TASK GOAL –
Reproduce every line of the data below word for word, in its original order and without any changes.

### TASK DATA ###

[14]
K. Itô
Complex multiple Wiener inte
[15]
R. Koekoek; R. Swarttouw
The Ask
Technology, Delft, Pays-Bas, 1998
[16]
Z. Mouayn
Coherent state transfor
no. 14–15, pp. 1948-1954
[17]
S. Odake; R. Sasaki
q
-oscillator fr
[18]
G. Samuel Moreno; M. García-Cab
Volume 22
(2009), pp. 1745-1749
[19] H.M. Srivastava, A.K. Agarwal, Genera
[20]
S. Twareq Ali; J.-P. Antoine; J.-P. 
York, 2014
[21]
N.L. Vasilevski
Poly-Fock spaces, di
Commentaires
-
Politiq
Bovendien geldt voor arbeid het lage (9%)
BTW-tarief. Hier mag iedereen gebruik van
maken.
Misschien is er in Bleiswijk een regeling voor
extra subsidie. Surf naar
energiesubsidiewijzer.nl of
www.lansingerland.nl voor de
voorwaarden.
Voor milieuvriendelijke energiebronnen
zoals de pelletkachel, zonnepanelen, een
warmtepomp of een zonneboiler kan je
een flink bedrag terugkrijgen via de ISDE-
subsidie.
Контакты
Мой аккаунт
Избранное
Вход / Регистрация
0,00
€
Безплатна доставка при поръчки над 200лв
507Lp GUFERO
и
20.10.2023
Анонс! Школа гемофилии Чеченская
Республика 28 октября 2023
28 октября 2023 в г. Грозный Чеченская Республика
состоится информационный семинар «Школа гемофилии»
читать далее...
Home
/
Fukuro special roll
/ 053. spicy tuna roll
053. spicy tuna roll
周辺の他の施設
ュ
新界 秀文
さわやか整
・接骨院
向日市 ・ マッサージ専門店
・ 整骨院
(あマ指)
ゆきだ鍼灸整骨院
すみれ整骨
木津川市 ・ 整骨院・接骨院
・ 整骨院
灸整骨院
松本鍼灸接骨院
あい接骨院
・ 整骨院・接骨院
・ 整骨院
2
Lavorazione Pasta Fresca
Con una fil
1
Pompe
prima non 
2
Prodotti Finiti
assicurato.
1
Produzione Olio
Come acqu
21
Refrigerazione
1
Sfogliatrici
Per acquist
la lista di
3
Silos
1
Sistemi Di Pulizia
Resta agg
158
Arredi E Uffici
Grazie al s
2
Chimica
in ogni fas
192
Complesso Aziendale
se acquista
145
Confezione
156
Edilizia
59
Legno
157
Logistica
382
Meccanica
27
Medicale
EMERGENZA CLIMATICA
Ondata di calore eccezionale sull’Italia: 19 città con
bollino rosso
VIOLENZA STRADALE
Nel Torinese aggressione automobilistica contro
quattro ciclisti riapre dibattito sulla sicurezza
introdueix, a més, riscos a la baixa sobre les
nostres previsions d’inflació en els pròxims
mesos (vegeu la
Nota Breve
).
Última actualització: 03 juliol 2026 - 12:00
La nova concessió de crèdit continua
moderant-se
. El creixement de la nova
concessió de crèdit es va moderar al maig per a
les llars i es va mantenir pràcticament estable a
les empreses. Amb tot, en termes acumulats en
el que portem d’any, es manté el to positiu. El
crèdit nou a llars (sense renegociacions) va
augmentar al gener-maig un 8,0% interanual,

###

SOLUTION TO THE EXERCISE –
[14]
K. Itô
Complex multiple Wiener inte
[15]
R. Koekoek; R. Swarttouw
The Ask
Technology, Delft, Pays-Bas, 1998
[16]
Z. Mouayn
Coherent state transfor
no. 14–15, pp. 1948-1954
[17]
S. Odake; R. Sasaki
q
-oscillator fr
[18]
G. Samuel Moreno; M. García-Cab
Volume 22
(2009), pp. 1745-1749
[19] H.M. Srivastava, A.K. Agarwal, Genera
[20]
S. Twareq Ali; J.-P. Antoine; J.-P. 
York, 2014
[21]
N.L. Vasilevski
Poly-Fock spaces, di
Commentaires
-
Politiq
Bovendien geldt voor arbeid het lage (9%)
BTW-tarief. Hier mag iedereen gebruik van
maken.
Misschien is er in Bleiswijk een regeling voor
extra subsidie. Surf naar
energiesubsidiewijzer.nl of
www.lansingerland.nl voor de
voorwaarden.
Voor milieuvriendelijke energiebronnen
zoals de pelletkachel, zonnepanelen, een
warmtepomp of een zonneboiler kan je
een flink bedrag terugkrijgen via de ISDE-
subsidie.
Контакты
Мой аккаунт
Избранное
Вход / Регистрация
0,00
€
Безплатна доставка при поръчки над 200лв
507Lp GUFERO
и
20.10.2023
Анонс! Школа гемофилии Чеченская
Республика 28 октября 2023
28 октября 2023 в г. Грозный Чеченская Республика
состоится информационный семинар «Школа гемофилии»
читать далее...
Home
/
Fukuro special roll
/ 053. spicy tuna roll
053. spicy tuna roll
周辺の他の施設
ュ
新界 秀文
さわやか整
・接骨院
向日市 ・ マッサージ専門店
・ 整骨院
(あマ指)
ゆきだ鍼灸整骨院
すみれ整骨
木津川市 ・ 整骨院・接骨院
・ 整骨院
灸整骨院
松本鍼灸接骨院
あい接骨院
・ 整骨院・接骨院
・ 整骨院
2
Lavorazione Pasta Fresca
Con una fil
1
Pompe
prima non 
2
Prodotti Finiti
assicurato.
1
Produzione Olio
Come acqu
21
Refrigerazione
1
Sfogliatrici
Per acquist
la lista di
3
Silos
1
Sistemi Di Pulizia
Resta agg
158
Arredi E Uffici
Grazie al s
2
Chimica
in ogni fas
192
Complesso Aziendale
se acquista
145
Confezione
156
Edilizia
59
Legno
157
Logistica
382
Meccanica
27
Medicale
EMERGENZA CLIMATICA
Ondata di calore eccezionale sull’Italia: 19 città con
bollino rosso
VIOLENZA STRADALE
Nel Torinese aggressione automobilistica contro
quattro ciclisti riapre dibattito sulla sicurezza
introdueix, a més, riscos a la baixa sobre les
nostres previsions d’inflació en els pròxims
mesos (vegeu la
Nota Breve
).
Última actualització: 03 juliol 2026 - 12:00
La nova concessió de crèdit continua
moderant-se
. El creixement de la nova
concessió de crèdit es va moderar al maig per a
les llars i es va mantenir pràcticament estable a
les empreses. Amb tot, en termes acumulats en
el que portem d’any, es manté el to positiu. El
crèdit nou a llars (sense renegociacions) va
augmentar al gener-maig un 8,0% interanual,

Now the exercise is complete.